Crosstalk between FLT3/ITD mutation and the cellular morphogens

Abstract

FLT3 (fms-like tyrosine kinase 3), also known as FLK2 (fetal liver kinase 2) and STK1 (human stem cell kinase 1), belongs to the class III RTK (receptor tyrosine kinase) family and was originally cloned from hematopoietic progenitor cells. The gain-of-function mutation, FLT3/ITD (internal tandem duplication), occurs in 30% of AML (acute myeloid leukemia) and is associated with inferior clinical prognosis. TKI (tyrosine kinase inhibitor) including sorafenib and AC220 were effective in inducing remission. However, resistance to TKI was common, suggesting the targets are likely to be evolving and warrant further investigation.
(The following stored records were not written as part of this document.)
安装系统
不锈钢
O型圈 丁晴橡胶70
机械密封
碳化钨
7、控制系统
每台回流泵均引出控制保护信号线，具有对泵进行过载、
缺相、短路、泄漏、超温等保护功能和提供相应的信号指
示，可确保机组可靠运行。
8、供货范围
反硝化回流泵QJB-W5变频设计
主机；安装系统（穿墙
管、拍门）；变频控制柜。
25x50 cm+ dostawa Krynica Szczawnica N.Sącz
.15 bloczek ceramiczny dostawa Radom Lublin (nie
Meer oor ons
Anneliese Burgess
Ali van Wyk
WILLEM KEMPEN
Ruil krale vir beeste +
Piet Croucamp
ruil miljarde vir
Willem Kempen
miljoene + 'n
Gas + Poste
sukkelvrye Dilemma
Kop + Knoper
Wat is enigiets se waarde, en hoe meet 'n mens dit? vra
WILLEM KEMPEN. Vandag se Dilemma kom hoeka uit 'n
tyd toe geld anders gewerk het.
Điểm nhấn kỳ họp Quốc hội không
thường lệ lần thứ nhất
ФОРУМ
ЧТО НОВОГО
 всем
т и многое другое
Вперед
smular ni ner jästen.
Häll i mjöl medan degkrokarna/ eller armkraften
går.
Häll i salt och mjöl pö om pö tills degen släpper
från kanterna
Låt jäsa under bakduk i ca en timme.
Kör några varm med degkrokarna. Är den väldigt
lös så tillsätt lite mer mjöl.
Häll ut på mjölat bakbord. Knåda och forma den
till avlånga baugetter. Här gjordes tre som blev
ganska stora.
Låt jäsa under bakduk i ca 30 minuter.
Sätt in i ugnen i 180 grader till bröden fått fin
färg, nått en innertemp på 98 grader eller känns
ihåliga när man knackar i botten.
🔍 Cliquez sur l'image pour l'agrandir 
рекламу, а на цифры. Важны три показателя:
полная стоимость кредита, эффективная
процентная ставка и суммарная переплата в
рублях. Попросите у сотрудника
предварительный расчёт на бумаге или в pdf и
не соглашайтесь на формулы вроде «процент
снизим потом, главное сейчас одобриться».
In this study, we made use of zebrafish embryo model to unveil the mechanism by which FLT3 mutations affect the hematopoiesis and morphogenesis in a whole organism level. Low dosage of FLT3/ITD mRNA (250pg per embryo) injection at 1-2 cell stage induced evident myeloid cells (pu.1 and l-plastin) expansion, but not affecting the erythroid cells (gata1) and hematopoietic progenitor cells (scl) at 18 hpf (hour post fertilization). Intriguingly, high dosage of FLT3/ITD mRNA (450-750pg per embryo) injection resulted in significant dorsalization phenotype (even axis duplication and double-head in a proportion of the embryos), and was effectively ameliorated by AC220 administration. FLT3/ITD embryos showed expanded and radial gsc (goosecoid) expression at shield stage (6 hpf), suggesting that the certain morphogens may be altered by FLT3/ITD. Morphogens regulating the DV (dorsal/ventral) and AP (anterior/posterior) development, such as WNT (wingless), BMP (bone morphogenetic protein), FGF (fibroblast growth factor), TGF-β (transforming growth factor beta), Hedgehog, Retinoic acid, etc., may be implicated in the FLT3 mutated AML and served as valuable therapeutic targets.